WORK REQUIRED —
Lines in the data below that contain the word "кроссовок" are to be copied.

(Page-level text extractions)

::::::::::

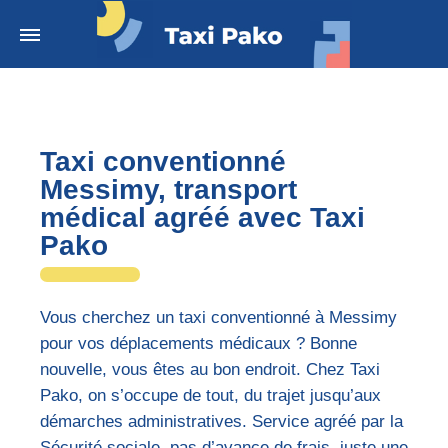
Taxi conventionné
Messimy, transport
médical agréé avec Taxi
Pako
Vous cherchez un taxi conventionné à Messimy
pour vos déplacements médicaux ? Bonne
nouvelle, vous êtes au bon endroit. Chez Taxi
Pako, on s’occupe de tout, du trajet jusqu’aux
démarches administratives. Service agréé par la
Sécurité sociale, pas d’avance de frais, juste une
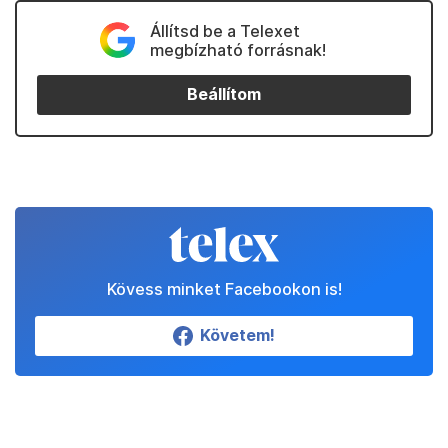
Állítsd be a Telexet
megbízható forrásnak!
Beállítom
Kövess minket Facebookon is!
Követem!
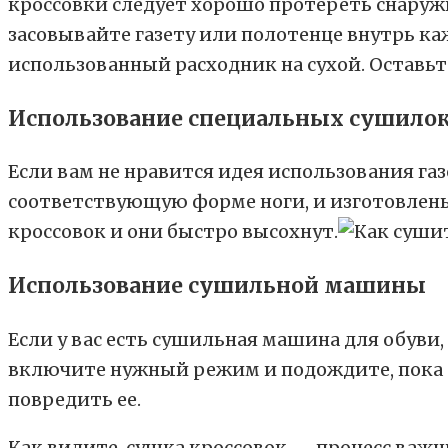
кроссовки следует хорошо протереть снаруж
засовывайте газету или полотенце внутрь к
использованный расходник на сухой. Оставьт
Использование специальных сушило
Если вам не нравится идея использования г
соответствующую форме ноги, и изготовлены
кроссовок и они быстро высохнут.
Использование сушильной машины
Если у вас есть сушильная машина для обуви,
включите нужный режим и подождите, пока о
повредить ее.
Как видите, сушка кроссовок — процесс важ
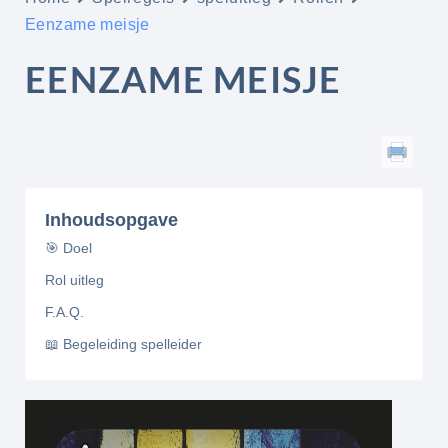
Eenzame meisje
EENZAME MEISJE
Inhoudsopgave
🎯 Doel
Rol uitleg
F.A.Q.
📖 Begeleiding spelleider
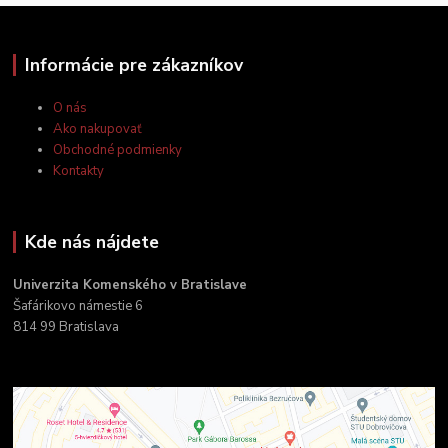
Informácie pre zákazníkov
O nás
Ako nakupovať
Obchodné podmienky
Kontakty
Kde nás nájdete
Univerzita Komenského v Bratislave
Šafárikovo námestie 6
814 99 Bratislava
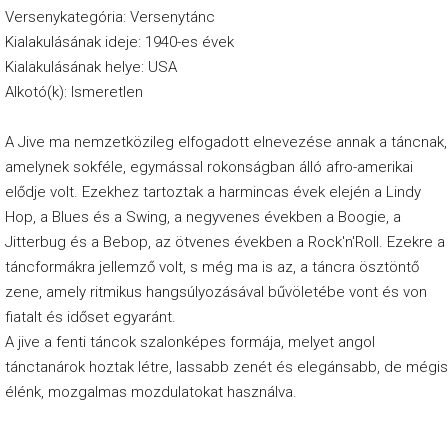
Versenykategória: Versenytánc
Kialakulásának ideje: 1940-es évek
Kialakulásának helye: USA
Alkotó(k): Ismeretlen
A Jive ma nemzetközileg elfogadott elnevezése annak a táncnak,
amelynek sokféle, egymással rokonságban álló afro-amerikai
elődje volt. Ezekhez tartoztak a harmincas évek elején a Lindy
Hop, a Blues és a Swing, a negyvenes években a Boogie, a
Jitterbug és a Bebop, az ötvenes években a Rock'n'Roll. Ezekre a
táncformákra jellemző volt, s még ma is az, a táncra ösztöntő
zene, amely ritmikus hangsúlyozásával bűvöletébe vont és von
fiatalt és időset egyaránt.
A jive a fenti táncok szalonképes formája, melyet angol
tánctanárok hoztak létre, lassabb zenét és elegánsabb, de mégis
élénk, mozgalmas mozdulatokat használva.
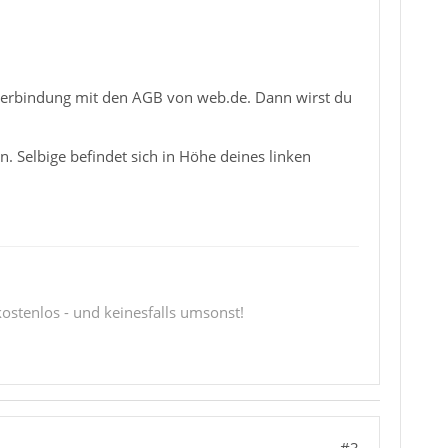
 Verbindung mit den AGB von web.de. Dann wirst du
n. Selbige befindet sich in Höhe deines linken
 kostenlos - und keinesfalls umsonst!
#3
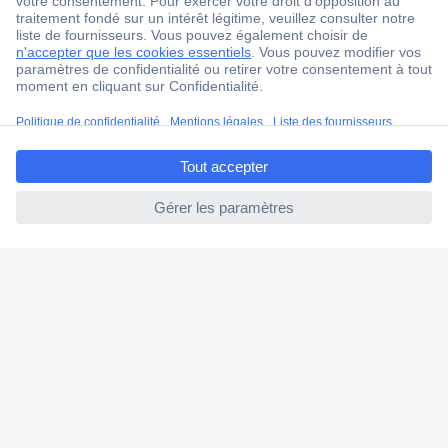
2500 marques
18 marques Conrad
Service après-vente
4 modes de livraison
ccp.user.init.failed.titl
Service Client
e
Ma commande
ccp.user.init.failed
Modes de paiement pour les professionnels
Modes de paiement pour les particuliers
Droits de rétraction & retours
FAQ
Modes de livraison
A propos de Conrad
Conrad Your Sourcing Platform
Nouveautés & Conseils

::::::::::

RESPONSE BOX —
кроссовок и они быстро высохнут.
Как видите, сушка кроссовок — процесс важ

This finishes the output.